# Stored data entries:
- - - -

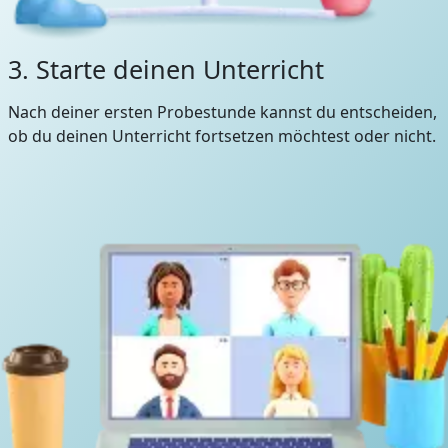
3. Starte deinen Unterricht
Nach deiner ersten Probestunde kannst du entscheiden,
ob du deinen Unterricht fortsetzen möchtest oder nicht.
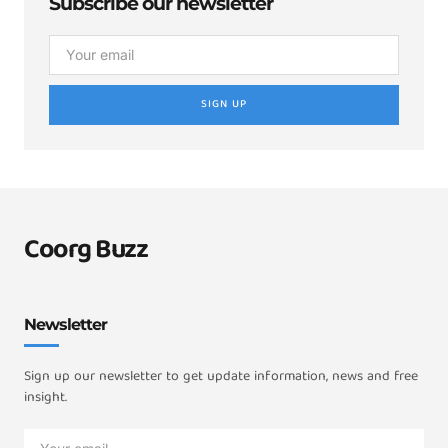
Subscribe our newsletter
SIGN UP
Coorg Buzz
Newsletter
Sign up our newsletter to get update information, news and free
insight.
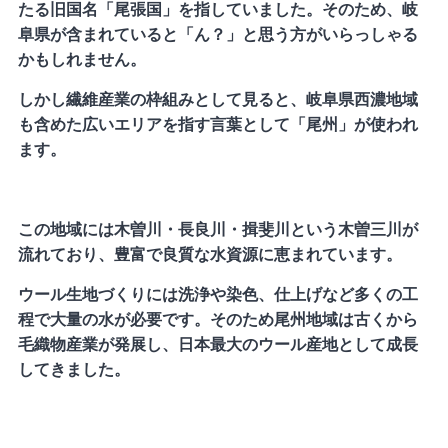
たる旧国名「尾張国」を指していました。そのため、岐
阜県が含まれていると「ん？」と思う方がいらっしゃる
かもしれません。
しかし繊維産業の枠組みとして見ると、岐阜県西濃地域
も含めた広いエリアを指す言葉として「尾州」が使われ
ます。
この地域には木曽川・長良川・揖斐川という木曽三川が
流れており、豊富で良質な水資源に恵まれています。
ウール生地づくりには洗浄や染色、仕上げなど多くの工
程で大量の水が必要です。そのため尾州地域は古くから
毛織物産業が発展し、日本最大のウール産地として成長
してきました。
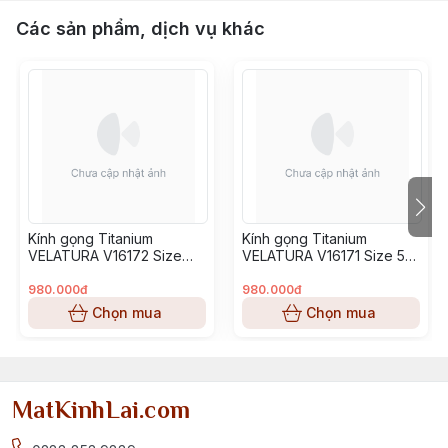
Các sản phẩm, dịch vụ khác
Kính gọng Titanium
Kính gọng Titanium
VELATURA V16172 Size
VELATURA V16171 Size 53-
52-16-145
16-145
980.000đ
980.000đ
Chọn mua
Chọn mua
MatKinhLai.com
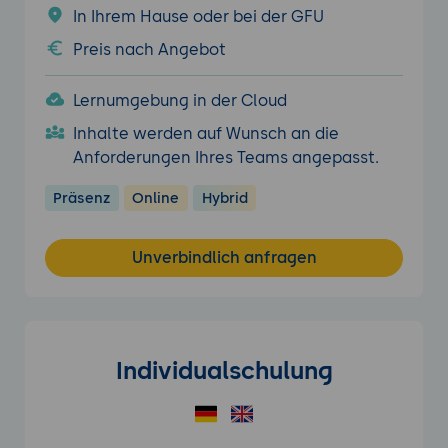
In Ihrem Hause oder bei der GFU
Preis nach Angebot
Lernumgebung in der Cloud
Inhalte werden auf Wunsch an die
Anforderungen Ihres Teams angepasst.
Präsenz
Online
Hybrid
Unverbindlich anfragen
Individualschulung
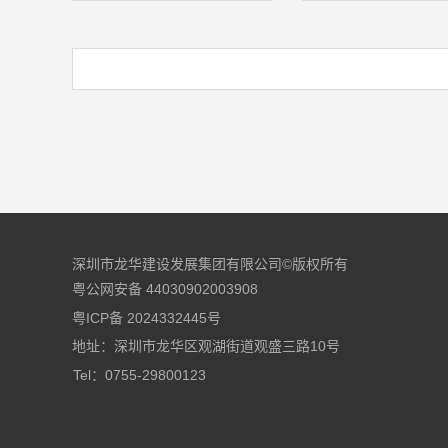
深圳市龙华建设发展集团有限公司©版权所有
粤公网安备 44030902003908
粤ICP备 2024332445号
地址：深圳市龙华区观湖街道观盛三路10号
Tel：0755-29800123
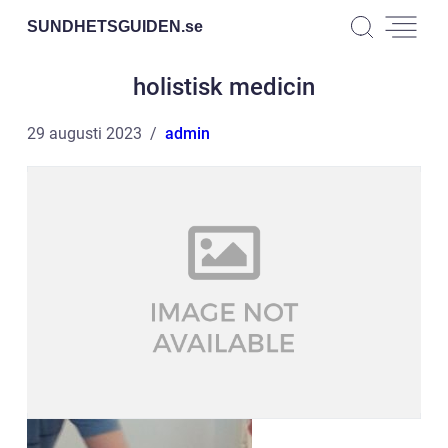
SUNDHETSGUIDEN.
se
holistisk medicin
29 augusti 2023
admin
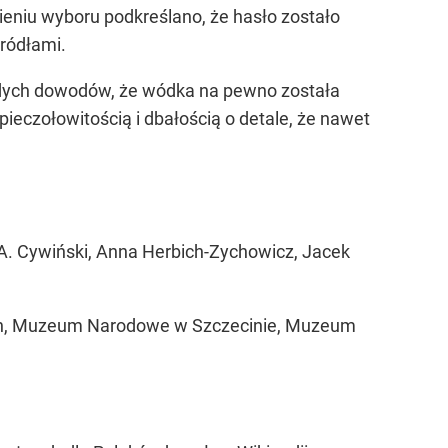
nieniu wyboru podkreślano, że hasło zostało
źródłami.
ardych dowodów, że wódka na pewno została
ieczołowitością i dbałością o detale, że nawet
M.A. Cywiński, Anna Herbich-Zychowicz, Jacek
ch, Muzeum Narodowe w Szczecinie, Muzeum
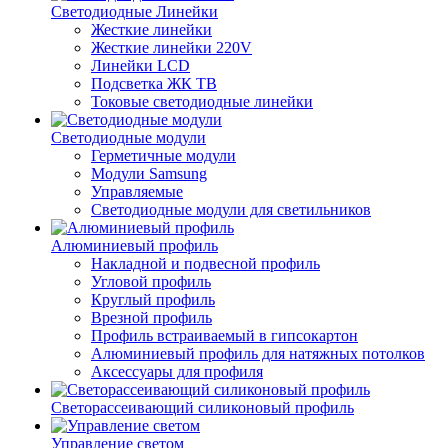
Светодиодные Линейки
Жесткие линейки
Жесткие линейки 220V
Линейки LCD
Подсветка ЖК ТВ
Токовые светодиодные линейки
Светодиодные модули
Герметичные модули
Модули Samsung
Управляемые
Светодиодные модули для светильников
Алюминиевый профиль
Накладной и подвесной профиль
Угловой профиль
Круглый профиль
Врезной профиль
Профиль встраиваемый в гипсокартон
Алюминиевый профиль для натяжных потолков
Аксессуары для профиля
Светорассеивающий силиконовый профиль
Управление светом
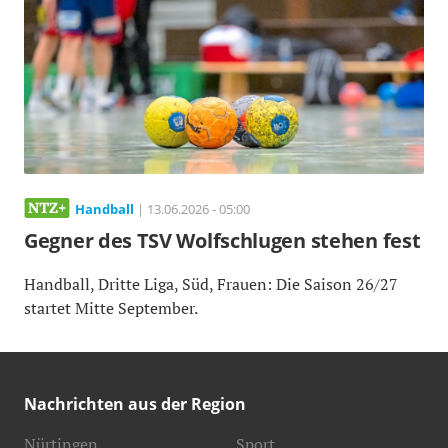
Handball
| 13.06.2026 - 05:00
Gegner des TSV Wolfschlugen stehen fest
Handball, Dritte Liga, Süd, Frauen: Die Saison 26/27
startet Mitte September.
Nachrichten aus der Region
Nürtingen
Sport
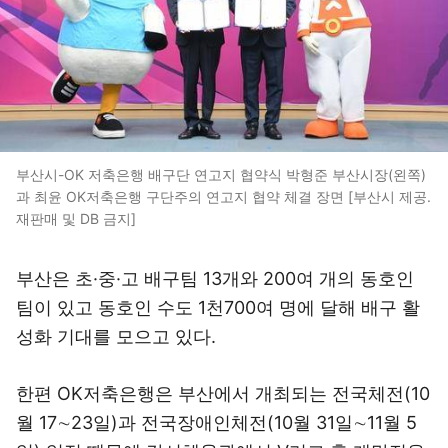
부산시-OK 저축은행 배구단 연고지 협약식 박형준 부산시장(왼쪽)
과 최윤 OK저축은행 구단주의 연고지 협약 체결 장면 [부산시 제공.
재판매 및 DB 금지]
부산은 초·중·고 배구팀 13개와 200여 개의 동호인
팀이 있고 동호인 수도 1천700여 명에 달해 배구 활
성화 기대를 모으고 있다.
한편 OK저축은행은 부산에서 개최되는 전국체전(10
월 17∼23일)과 전국장애인체전(10월 31일∼11월 5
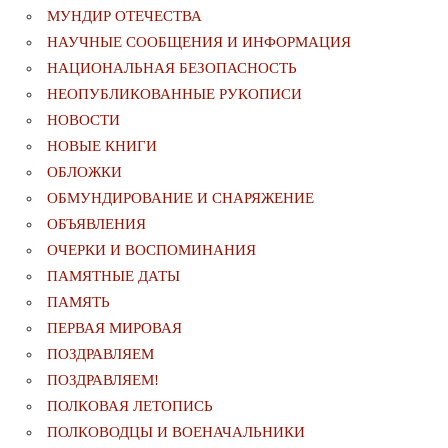
МУНДИР ОТЕЧЕСТВА
НАУЧНЫЕ СООБЩЕНИЯ И ИНФОРМАЦИЯ
НАЦИОНАЛЬНАЯ БЕЗОПАСНОСТЬ
НЕОПУБЛИКОВАННЫЕ РУКОПИСИ
НОВОСТИ
НОВЫЕ КНИГИ
ОБЛОЖКИ
ОБМУНДИРОВАНИЕ И СНАРЯЖЕНИЕ
ОБЪЯВЛЕНИЯ
ОЧЕРКИ И ВОСПОМИНАНИЯ
ПАМЯТНЫЕ ДАТЫ
ПАМЯТЬ
ПЕРВАЯ МИРОВАЯ
ПОЗДРАВЛЯЕМ
ПОЗДРАВЛЯЕМ!
ПОЛКОВАЯ ЛЕТОПИСЬ
ПОЛКОВОДЦЫ И ВОЕНАЧАЛЬНИКИ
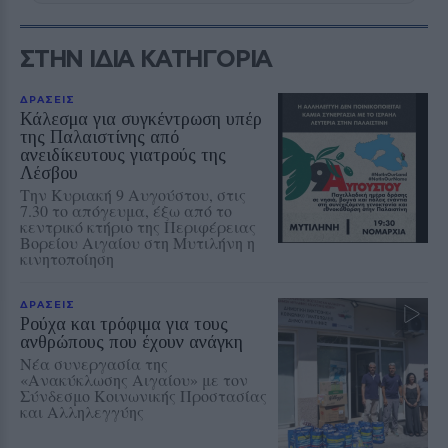
ΣΤΗΝ ΙΔΙΑ ΚΑΤΗΓΟΡΙΑ
ΔΡΑΣΕΙΣ
Κάλεσμα για συγκέντρωση υπέρ
της Παλαιστίνης από
ανειδίκευτους γιατρούς της
Λέσβου
Την Κυριακή 9 Αυγούστου, στις
7.30 το απόγευμα, έξω από το
κεντρικό κτήριο της Περιφέρειας
Βορείου Αιγαίου στη Μυτιλήνη η
κινητοποίηση
ΔΡΑΣΕΙΣ
Ρούχα και τρόφιμα για τους
ανθρώπους που έχουν ανάγκη
Νέα συνεργασία της
«Ανακύκλωσης Αιγαίου» με τον
Σύνδεσμο Κοινωνικής Προστασίας
και Αλληλεγγύης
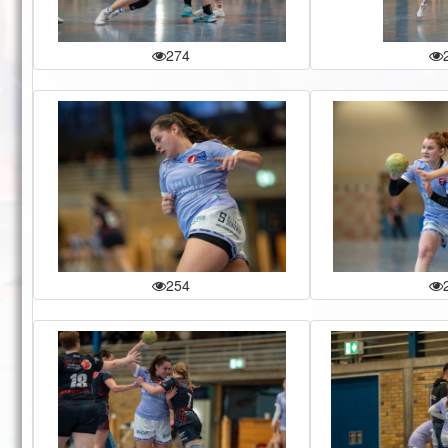
274
254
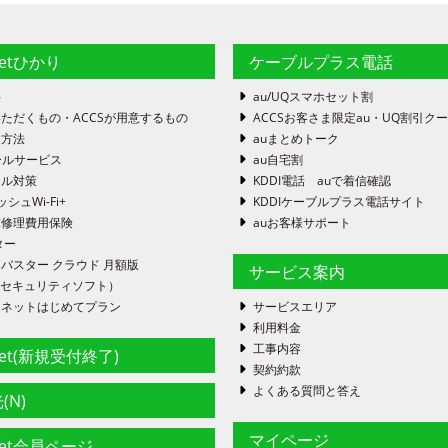
netひかり
ケーブルプラス電話
件
au/UQスマホセット割
ただくもの・ACCSが用意するもの
ACCSお客さま限定au・UQ割引ク
定方法
auまとめトーク
ールサービス
au自宅割
ール対策
KDDI電話 auで着信確認
ッシュWi-Fi+
KDDIケーブルプラス電話サイト
末修理費用保険
auお客様サポート
ター
バスター クラウド 月額版
サービス案内
FE（セキュリティソフト）
ーネットはじめてプラン
サービスエリア
利用料金
工事内容
net(新規受付終了)
契約約款
よくある質問と答え
(N)
マイページ
net会員ページ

- - - -

# Try it:
The result should be an exact copy of only the lines above from the one that holds "深圳市龙华建设发展集团有限公司©版权所有" through the one that holds "Профиль встраиваемый в гипсокартон", both ends included, without pictures.

# Task output:
深圳市龙华建设发展集团有限公司©版权所有
粤公网安备 44030902003908
粤ICP备 2024332445号
地址：深圳市龙华区观湖街道观盛三路10号
Tel：0755-29800123
SUNDHETSGUIDEN.
se
holistisk medicin
29 augusti 2023
admin
nieniu wyboru podkreślano, że hasło zostało
źródłami.
ardych dowodów, że wódka na pewno została
ieczołowitością i dbałością o detale, że nawet
M.A. Cywiński, Anna Herbich-Zychowicz, Jacek
ch, Muzeum Narodowe w Szczecinie, Muzeum
Светодиодные Линейки
Жесткие линейки
Жесткие линейки 220V
Линейки LCD
Подсветка ЖК ТВ
Токовые светодиодные линейки
Светодиодные модули
Герметичные модули
Модули Samsung
Управляемые
Светодиодные модули для светильников
Алюминиевый профиль
Накладной и подвесной профиль
Угловой профиль
Круглый профиль
Врезной профиль
Профиль встраиваемый в гипсокартон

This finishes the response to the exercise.